• [TASK PROMPT]
Your copy should match the entries exactly, except that it holds no pictures.

Items listed in a dataset:
━━━━━━━━━━━━━━━━━━━━

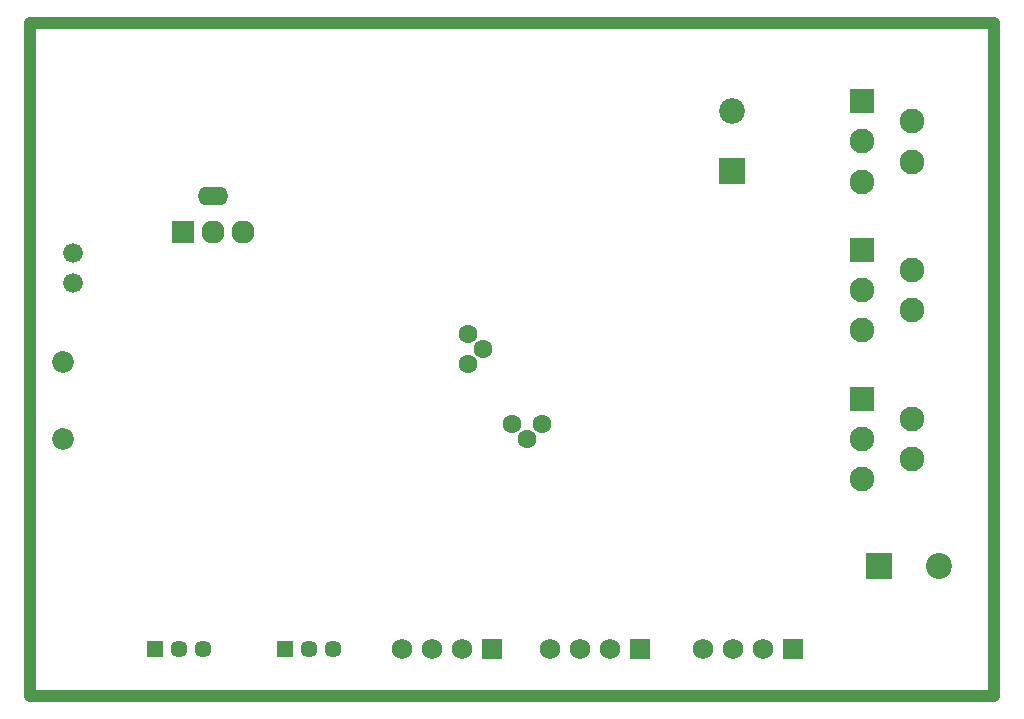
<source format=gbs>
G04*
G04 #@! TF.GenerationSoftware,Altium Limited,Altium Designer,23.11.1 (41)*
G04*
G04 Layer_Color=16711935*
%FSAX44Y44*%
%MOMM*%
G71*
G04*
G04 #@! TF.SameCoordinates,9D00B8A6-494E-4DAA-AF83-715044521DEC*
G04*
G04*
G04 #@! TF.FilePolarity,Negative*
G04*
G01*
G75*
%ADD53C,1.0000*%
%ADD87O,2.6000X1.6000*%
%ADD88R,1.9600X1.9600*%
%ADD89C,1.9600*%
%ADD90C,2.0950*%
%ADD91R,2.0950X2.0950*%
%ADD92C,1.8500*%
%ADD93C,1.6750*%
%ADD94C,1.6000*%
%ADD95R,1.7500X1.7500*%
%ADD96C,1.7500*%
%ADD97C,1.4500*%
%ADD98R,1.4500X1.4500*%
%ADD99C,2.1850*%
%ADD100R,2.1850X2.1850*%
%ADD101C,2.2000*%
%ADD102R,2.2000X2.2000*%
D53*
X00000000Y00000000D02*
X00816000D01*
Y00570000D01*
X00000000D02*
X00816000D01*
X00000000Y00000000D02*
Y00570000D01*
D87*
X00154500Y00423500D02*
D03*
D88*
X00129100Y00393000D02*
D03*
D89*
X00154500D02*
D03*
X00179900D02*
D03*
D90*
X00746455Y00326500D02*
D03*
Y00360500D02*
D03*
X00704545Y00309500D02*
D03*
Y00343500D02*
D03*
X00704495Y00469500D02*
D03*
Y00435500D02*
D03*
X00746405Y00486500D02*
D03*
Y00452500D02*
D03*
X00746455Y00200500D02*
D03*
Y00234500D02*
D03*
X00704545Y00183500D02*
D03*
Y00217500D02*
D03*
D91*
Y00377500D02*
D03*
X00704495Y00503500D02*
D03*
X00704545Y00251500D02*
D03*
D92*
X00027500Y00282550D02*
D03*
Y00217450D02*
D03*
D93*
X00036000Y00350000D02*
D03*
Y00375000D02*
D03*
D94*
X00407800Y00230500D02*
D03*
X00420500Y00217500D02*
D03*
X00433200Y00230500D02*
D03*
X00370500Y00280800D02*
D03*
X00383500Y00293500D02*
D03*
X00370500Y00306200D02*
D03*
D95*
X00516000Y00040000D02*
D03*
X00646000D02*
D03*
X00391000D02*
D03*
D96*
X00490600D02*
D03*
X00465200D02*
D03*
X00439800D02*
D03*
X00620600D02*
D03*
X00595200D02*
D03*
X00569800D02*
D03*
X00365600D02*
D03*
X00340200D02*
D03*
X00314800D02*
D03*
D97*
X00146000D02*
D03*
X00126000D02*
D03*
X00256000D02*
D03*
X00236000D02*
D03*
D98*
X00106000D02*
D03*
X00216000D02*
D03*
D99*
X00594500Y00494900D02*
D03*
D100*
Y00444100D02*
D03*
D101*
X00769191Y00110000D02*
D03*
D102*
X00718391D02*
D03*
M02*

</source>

━━━━━━━━━━━━━━━━━━━━

• [COMPLETED EXERCISE]
<source format=gbs>
G04*
G04 #@! TF.GenerationSoftware,Altium Limited,Altium Designer,23.11.1 (41)*
G04*
G04 Layer_Color=16711935*
%FSAX44Y44*%
%MOMM*%
G71*
G04*
G04 #@! TF.SameCoordinates,9D00B8A6-494E-4DAA-AF83-715044521DEC*
G04*
G04*
G04 #@! TF.FilePolarity,Negative*
G04*
G01*
G75*
%ADD53C,1.0000*%
%ADD87O,2.6000X1.6000*%
%ADD88R,1.9600X1.9600*%
%ADD89C,1.9600*%
%ADD90C,2.0950*%
%ADD91R,2.0950X2.0950*%
%ADD92C,1.8500*%
%ADD93C,1.6750*%
%ADD94C,1.6000*%
%ADD95R,1.7500X1.7500*%
%ADD96C,1.7500*%
%ADD97C,1.4500*%
%ADD98R,1.4500X1.4500*%
%ADD99C,2.1850*%
%ADD100R,2.1850X2.1850*%
%ADD101C,2.2000*%
%ADD102R,2.2000X2.2000*%
D53*
X00000000Y00000000D02*
X00816000D01*
Y00570000D01*
X00000000D02*
X00816000D01*
X00000000Y00000000D02*
Y00570000D01*
D87*
X00154500Y00423500D02*
D03*
D88*
X00129100Y00393000D02*
D03*
D89*
X00154500D02*
D03*
X00179900D02*
D03*
D90*
X00746455Y00326500D02*
D03*
Y00360500D02*
D03*
X00704545Y00309500D02*
D03*
Y00343500D02*
D03*
X00704495Y00469500D02*
D03*
Y00435500D02*
D03*
X00746405Y00486500D02*
D03*
Y00452500D02*
D03*
X00746455Y00200500D02*
D03*
Y00234500D02*
D03*
X00704545Y00183500D02*
D03*
Y00217500D02*
D03*
D91*
Y00377500D02*
D03*
X00704495Y00503500D02*
D03*
X00704545Y00251500D02*
D03*
D92*
X00027500Y00282550D02*
D03*
Y00217450D02*
D03*
D93*
X00036000Y00350000D02*
D03*
Y00375000D02*
D03*
D94*
X00407800Y00230500D02*
D03*
X00420500Y00217500D02*
D03*
X00433200Y00230500D02*
D03*
X00370500Y00280800D02*
D03*
X00383500Y00293500D02*
D03*
X00370500Y00306200D02*
D03*
D95*
X00516000Y00040000D02*
D03*
X00646000D02*
D03*
X00391000D02*
D03*
D96*
X00490600D02*
D03*
X00465200D02*
D03*
X00439800D02*
D03*
X00620600D02*
D03*
X00595200D02*
D03*
X00569800D02*
D03*
X00365600D02*
D03*
X00340200D02*
D03*
X00314800D02*
D03*
D97*
X00146000D02*
D03*
X00126000D02*
D03*
X00256000D02*
D03*
X00236000D02*
D03*
D98*
X00106000D02*
D03*
X00216000D02*
D03*
D99*
X00594500Y00494900D02*
D03*
D100*
Y00444100D02*
D03*
D101*
X00769191Y00110000D02*
D03*
D102*
X00718391D02*
D03*
M02*

</source>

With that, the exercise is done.